In a jab seemingly aimed at coach Greg Jackson – who had cornered Guida for the fight after a lengthy training camp – White stated that “some goof put it in his head that running around in circles might win him the fight, and they were dead wrong”.
It wouldn’t be the first time in 2012 that Jackson would find himself on White’s bad side. In the end, though, this was a fight that everybody, not just Dana White, hated. It was hardly a surprise that he stated that it wasn’t the way he wanted to return to Atlantic City.
#2 Curtis Blaydes vs. Alexander Volkov (UFC Vegas 3)
Few things in a UFC main event anger Dana White more than a fighter who talks plenty of trash about what they’re going to do to their opponent, only to not deliver on that talk inside the octagon.
That’s probably why the UFC president disliked the 2020 clash between Curtis Blaydes and Alexander Volkov – which headlined UFC Vegas 3 – so much.

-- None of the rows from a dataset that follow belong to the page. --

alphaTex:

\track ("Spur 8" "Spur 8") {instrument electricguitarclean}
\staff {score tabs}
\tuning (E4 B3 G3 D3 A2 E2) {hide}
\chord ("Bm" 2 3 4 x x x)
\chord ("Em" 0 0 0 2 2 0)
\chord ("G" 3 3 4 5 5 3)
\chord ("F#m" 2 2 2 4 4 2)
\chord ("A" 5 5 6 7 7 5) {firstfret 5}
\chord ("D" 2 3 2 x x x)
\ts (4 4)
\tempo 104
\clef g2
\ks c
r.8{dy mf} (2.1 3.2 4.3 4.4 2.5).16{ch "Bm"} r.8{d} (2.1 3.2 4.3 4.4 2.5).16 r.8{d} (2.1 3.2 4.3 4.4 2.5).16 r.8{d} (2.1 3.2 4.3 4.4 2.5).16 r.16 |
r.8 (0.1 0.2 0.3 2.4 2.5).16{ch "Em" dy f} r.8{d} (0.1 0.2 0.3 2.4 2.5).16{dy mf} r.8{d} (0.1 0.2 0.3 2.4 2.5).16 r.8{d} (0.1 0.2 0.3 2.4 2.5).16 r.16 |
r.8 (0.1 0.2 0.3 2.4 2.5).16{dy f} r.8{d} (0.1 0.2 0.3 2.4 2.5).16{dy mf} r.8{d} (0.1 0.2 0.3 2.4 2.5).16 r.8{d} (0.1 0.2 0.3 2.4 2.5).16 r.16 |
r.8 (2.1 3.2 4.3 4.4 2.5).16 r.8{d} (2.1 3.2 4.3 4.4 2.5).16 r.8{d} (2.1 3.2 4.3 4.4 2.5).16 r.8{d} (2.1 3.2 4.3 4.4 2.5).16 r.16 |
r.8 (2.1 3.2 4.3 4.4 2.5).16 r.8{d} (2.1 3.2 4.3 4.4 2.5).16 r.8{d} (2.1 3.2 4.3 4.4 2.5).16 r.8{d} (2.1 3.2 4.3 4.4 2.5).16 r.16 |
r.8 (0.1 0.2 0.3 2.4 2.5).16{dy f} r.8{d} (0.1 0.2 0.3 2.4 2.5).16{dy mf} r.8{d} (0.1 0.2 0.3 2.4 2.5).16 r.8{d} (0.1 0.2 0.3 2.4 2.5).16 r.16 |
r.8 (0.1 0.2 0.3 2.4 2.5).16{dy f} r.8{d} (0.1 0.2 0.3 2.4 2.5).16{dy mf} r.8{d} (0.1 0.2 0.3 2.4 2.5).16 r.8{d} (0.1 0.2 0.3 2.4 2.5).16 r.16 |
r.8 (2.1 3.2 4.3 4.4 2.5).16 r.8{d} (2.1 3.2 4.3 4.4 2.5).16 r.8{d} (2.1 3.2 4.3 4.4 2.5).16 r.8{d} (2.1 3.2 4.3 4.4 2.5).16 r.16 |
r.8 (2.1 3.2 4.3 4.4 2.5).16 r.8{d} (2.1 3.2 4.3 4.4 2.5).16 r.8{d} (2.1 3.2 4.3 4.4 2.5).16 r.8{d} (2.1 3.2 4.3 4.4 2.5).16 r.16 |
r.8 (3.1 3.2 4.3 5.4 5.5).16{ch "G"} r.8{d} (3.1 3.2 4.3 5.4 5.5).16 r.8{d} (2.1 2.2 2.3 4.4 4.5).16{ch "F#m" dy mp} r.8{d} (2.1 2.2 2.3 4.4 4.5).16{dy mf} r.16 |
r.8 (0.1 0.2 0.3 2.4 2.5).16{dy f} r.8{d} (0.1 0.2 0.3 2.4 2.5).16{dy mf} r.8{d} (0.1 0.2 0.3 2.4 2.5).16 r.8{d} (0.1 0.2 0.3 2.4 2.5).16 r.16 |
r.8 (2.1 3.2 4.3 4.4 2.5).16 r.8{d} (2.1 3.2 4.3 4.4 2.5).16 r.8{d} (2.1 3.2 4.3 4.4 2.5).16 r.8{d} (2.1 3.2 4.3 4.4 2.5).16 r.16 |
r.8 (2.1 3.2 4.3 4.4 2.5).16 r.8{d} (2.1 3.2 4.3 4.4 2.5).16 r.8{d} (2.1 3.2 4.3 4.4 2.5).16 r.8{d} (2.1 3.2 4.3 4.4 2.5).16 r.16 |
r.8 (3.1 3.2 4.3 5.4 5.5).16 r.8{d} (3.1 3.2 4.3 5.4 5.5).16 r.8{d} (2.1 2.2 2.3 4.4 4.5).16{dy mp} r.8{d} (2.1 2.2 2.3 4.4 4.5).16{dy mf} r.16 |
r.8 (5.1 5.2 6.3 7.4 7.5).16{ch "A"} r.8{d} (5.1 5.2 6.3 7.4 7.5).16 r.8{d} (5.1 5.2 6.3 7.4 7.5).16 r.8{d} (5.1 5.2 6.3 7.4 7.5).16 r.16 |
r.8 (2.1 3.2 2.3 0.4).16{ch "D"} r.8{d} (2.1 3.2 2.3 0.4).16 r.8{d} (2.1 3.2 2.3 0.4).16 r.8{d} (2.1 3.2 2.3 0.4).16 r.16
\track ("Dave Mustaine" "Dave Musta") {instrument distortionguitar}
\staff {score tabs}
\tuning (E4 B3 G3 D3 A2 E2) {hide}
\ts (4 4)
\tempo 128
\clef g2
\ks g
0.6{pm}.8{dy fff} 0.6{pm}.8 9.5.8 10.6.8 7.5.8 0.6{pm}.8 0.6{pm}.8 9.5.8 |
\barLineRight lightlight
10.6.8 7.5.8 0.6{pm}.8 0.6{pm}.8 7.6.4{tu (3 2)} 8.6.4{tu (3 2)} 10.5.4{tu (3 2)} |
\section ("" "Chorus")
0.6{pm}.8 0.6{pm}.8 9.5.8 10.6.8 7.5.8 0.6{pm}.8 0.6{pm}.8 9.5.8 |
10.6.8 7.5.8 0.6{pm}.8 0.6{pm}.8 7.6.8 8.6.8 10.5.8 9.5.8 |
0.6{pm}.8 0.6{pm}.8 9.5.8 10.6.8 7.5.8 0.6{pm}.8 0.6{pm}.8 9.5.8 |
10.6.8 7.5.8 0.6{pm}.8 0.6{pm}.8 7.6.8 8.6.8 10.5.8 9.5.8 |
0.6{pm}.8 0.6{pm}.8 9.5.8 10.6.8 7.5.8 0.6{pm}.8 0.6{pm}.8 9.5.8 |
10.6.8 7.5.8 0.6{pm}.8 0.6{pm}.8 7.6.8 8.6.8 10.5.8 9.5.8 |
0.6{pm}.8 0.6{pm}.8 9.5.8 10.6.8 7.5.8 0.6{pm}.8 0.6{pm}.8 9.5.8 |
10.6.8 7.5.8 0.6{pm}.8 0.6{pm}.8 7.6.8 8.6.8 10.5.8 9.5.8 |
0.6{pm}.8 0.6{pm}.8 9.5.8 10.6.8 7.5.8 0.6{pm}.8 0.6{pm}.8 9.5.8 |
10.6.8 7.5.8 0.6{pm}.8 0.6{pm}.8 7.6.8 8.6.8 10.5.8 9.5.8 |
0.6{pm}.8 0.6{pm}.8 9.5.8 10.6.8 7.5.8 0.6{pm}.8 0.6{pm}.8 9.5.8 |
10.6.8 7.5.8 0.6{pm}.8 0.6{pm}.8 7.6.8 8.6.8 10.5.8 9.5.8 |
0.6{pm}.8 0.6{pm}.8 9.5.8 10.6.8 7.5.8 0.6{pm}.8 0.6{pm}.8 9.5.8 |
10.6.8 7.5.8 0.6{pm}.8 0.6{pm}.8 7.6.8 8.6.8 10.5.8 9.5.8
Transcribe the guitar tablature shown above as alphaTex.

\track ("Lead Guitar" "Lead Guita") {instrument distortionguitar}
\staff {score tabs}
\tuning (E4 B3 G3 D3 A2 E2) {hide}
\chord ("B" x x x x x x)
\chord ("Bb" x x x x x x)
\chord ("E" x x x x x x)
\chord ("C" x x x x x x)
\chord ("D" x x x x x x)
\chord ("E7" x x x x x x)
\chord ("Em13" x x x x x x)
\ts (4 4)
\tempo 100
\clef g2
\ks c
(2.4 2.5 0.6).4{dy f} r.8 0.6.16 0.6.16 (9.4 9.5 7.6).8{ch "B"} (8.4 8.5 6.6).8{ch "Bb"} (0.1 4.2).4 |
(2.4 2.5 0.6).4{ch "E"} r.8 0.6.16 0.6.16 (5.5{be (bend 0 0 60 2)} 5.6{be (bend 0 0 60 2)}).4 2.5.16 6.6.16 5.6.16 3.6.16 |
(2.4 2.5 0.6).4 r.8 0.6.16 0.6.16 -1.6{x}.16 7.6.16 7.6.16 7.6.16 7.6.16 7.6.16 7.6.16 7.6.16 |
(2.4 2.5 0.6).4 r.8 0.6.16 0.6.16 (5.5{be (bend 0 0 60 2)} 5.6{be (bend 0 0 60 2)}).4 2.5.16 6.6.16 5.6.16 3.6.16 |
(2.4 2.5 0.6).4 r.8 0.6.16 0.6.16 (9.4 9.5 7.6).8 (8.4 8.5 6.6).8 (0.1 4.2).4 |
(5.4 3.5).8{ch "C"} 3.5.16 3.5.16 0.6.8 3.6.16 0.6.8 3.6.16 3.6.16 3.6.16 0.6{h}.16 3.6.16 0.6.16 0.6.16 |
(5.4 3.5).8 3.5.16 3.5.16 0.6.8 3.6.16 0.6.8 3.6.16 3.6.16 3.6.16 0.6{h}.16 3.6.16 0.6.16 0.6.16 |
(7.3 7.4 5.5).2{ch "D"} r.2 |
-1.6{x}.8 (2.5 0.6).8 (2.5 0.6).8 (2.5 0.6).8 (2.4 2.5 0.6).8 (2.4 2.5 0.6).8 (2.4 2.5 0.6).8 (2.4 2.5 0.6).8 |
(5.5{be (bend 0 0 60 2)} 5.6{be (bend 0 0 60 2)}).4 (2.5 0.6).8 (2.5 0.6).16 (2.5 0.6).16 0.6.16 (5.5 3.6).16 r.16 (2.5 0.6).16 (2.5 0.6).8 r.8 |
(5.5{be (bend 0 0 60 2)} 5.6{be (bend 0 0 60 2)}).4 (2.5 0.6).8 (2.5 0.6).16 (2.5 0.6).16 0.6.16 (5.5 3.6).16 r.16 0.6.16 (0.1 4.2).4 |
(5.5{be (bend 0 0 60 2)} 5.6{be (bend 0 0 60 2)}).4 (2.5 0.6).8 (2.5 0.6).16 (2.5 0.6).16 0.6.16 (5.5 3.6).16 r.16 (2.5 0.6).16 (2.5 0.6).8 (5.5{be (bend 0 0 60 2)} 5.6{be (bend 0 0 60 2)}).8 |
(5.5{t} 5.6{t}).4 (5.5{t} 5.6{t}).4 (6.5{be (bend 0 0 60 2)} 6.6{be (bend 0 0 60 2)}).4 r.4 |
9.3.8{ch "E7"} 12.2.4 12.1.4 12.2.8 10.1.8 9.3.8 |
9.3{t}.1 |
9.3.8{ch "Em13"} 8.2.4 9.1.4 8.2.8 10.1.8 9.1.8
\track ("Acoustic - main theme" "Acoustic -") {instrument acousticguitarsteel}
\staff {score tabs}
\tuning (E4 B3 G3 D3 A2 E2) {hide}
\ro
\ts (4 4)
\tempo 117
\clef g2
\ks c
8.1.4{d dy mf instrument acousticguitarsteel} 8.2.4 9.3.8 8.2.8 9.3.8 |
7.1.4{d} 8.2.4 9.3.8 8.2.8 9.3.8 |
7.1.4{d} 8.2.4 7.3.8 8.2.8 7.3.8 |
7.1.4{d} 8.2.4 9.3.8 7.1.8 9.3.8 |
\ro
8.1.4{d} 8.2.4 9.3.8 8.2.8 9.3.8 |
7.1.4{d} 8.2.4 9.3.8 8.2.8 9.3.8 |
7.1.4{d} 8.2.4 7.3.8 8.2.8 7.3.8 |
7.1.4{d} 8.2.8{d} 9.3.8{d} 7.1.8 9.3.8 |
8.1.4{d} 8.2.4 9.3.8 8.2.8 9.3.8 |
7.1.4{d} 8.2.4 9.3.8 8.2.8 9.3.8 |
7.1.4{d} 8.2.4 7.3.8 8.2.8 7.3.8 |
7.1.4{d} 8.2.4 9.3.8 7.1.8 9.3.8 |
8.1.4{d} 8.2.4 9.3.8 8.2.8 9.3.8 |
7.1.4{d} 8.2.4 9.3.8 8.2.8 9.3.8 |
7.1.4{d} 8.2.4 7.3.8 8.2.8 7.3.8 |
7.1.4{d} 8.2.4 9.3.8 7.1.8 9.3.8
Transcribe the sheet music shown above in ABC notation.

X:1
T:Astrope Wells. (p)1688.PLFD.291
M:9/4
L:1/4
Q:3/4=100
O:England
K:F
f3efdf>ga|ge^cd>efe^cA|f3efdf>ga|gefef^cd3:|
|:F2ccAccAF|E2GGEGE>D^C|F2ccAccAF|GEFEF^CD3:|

Prior to the fight, Blaydes had promised that fans wouldn’t see a stand-up war between himself and ‘Drago’. Instead, he suggested he’d simply “ragdoll” the Russian fighter around the cage in a one-sided beating.
Blaydes did win the fight in pretty lopsided fashion, but it wasn’t the beating he promised to deliver. ‘Razor’ instead largely outwrestled Volkov for a decision, and to make matters worse, he appeared to run out of steam late in the fight.
It wasn’t the worst headliner of all time, but Dana White was clearly irked in the aftermath. He stated that Blaydes had the “wrong attitude”, and then claimed that “when you talk the sh*t that he talked and perform like he performed tonight, you look stupid”.
Whether White’s angry attitude towards Blaydes was really down to the performance in the Volkov fight – or whether it was down to comments he made about low fighter pay – is a question mark, but it’s clear that the UFC president was no fan of this main event.
#1 Anderson Silva vs. Demian Maia (UFC 112)
Perhaps no other headline fight in the history of the UFC has earned the ire of UFC president Dana White quite so much as the UFC middleweight title bout between Anderson Silva and Demian Maia at UFC 112.
Silva was already on shaky footing with the UFC at the time. The reigning UFC middleweight champion had regularly been labelled the world’s best pound-for-pound fighter by White, but dull victories over Patrick Cote and Thales Leites had dented his reputation as a walking highlight reel somewhat.
Still, after his win over Leites, ‘The Spider’ had unleashed one of the most memorable UFC knockouts of all time, destroying Forrest Griffin inside a round. It seemed written in stone that he’d do the same to Maia in the main event of the UFC’s first show in Abu Dhabi.
However, that wasn’t the case, and in a truly bizarre fight, Silva preened, posed, danced, and did just about enough to edge a dull decision over Maia. And unsurprisingly, the performance sent White over the edge.
Not only did the UFC president refuse to present Silva with his title belt after the fight – leaving it to Silva’s manager Ed Soares – but he went on an angry rant after the event, too.
White stated that the fight was embarrassing, and even threatened to strip Silva of his title and cut him from the UFC altogether if he produced a similar performance in his next fight.
Days later, cooler heads prevailed, with Soares stating that he and Silva had met with White to clear the air and that they’d apologised to the UFC’s head honcho. Still, this remains the most angry we’ve ever seen White following a UFC main event.